## [SUPPLIED PASSAGE]
◆ ◆ ◆ ◆ ◆

Electrical Switching of the Vortex Core
A magnetic vortex is a curling magnetic structure realized in a ferromagnetic disk, which is a promising candidate for a memory cell for future non-volatile data-storage devices. Thus, an understanding of the stability and dynamical behavior of the magnetic vortex is a major requirement for developing magnetic data-storage technology. Since the publication of experimental proof for the existence of a nanometer-scale core with out-of-plane magnetization in a magnetic vortex, the dynamics of vortices have been investigated intensively. However, a way to electrically control the core magnetization, which is a key for constructing a vortex-core memory, has been lacking. Here, we demonstrate the electrical switching of the core magnetization by using the current-driven resonant dynamics of the vortex; the core switching is triggered by a strong dynamic field that is produced locally by a rotational core motion at a high speed of several hundred meters per second (Figure). Efficient switching of the vortex core without magnetic-field application is achieved owing to resonance. This opens up the potentiality of a simple magnetic disk as a building block for spintronic devices such as a memory cell where the bit data is stored as the direction of the nanometer-scale core magnetization.

◆ ◆ ◆ ◆ ◆

## [COLLECTED MATERIAL]
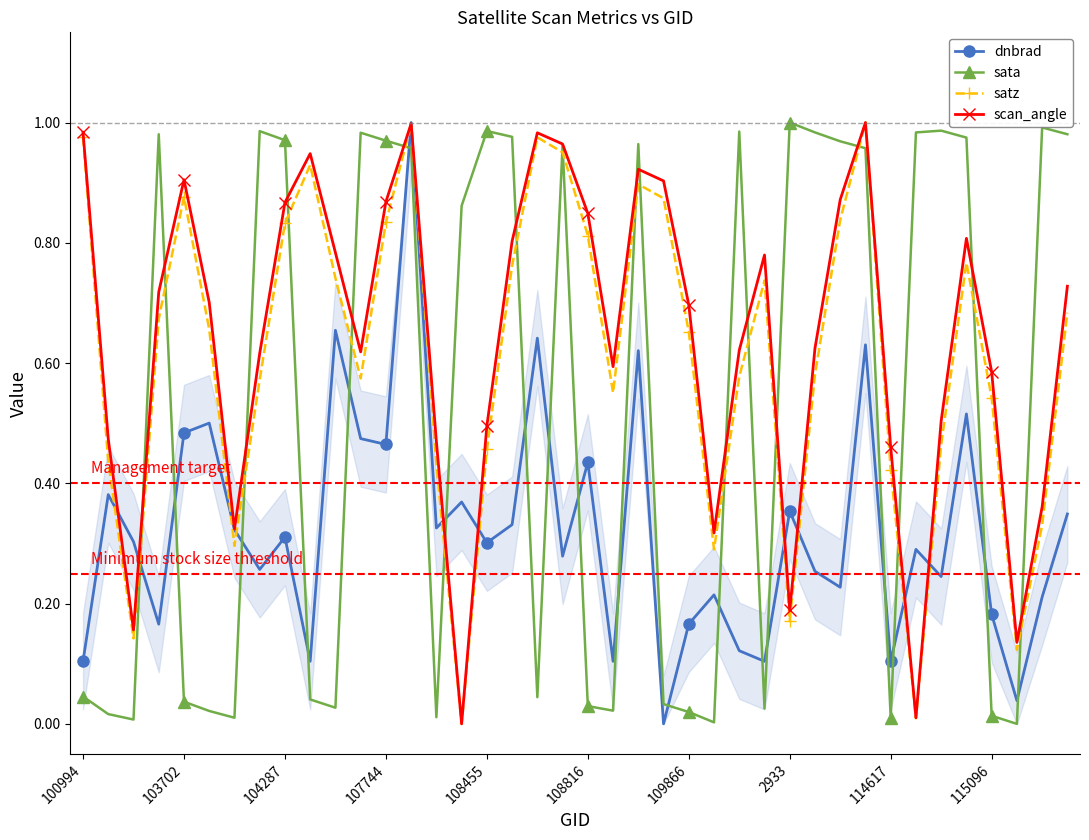

The value of sata at 37 is 0.5. True or false?

False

◆ ◆ ◆ ◆ ◆

## [CHECK YOUR UNDERSTANDING]
A. In the passage on electrical switching of the vortex core, what triggers the core switching, and why can it happen efficiently without applying a magnetic field?
B. List every distinct hyphenated compound word that appears in the vortex-core passage.
C. Carry on the passage about electrical switching of the vortex core with a few more sentences, starting after its final sentence.

## [ANSWERS FOR THE EXERCISE]
A. A strong dynamic field triggers the switching. A rotational core motion at several hundred meters per second produces this field locally. The switching is efficient without a magnetic field because of resonance.

B. non-volatile, data-storage, nanometer-scale, out-of-plane, current-driven, vortex-core, magnetic-field

C.
Figure: Perspective view of the magnetization with a moving vortex structure. After the electric pulse is applied to the initial status (a), the vortex core starts to rotate and finally reverses its direction in 20 ns (b-f).
“Electrical switching of the vortex core in a magnetic disk ”
by K. Yamada, S. Kasai, Y. Nakatani, K, Kobayashi, H. Kohno, A. Thiaville, and T. Ono
Nature Materials, 6, 269 (2007).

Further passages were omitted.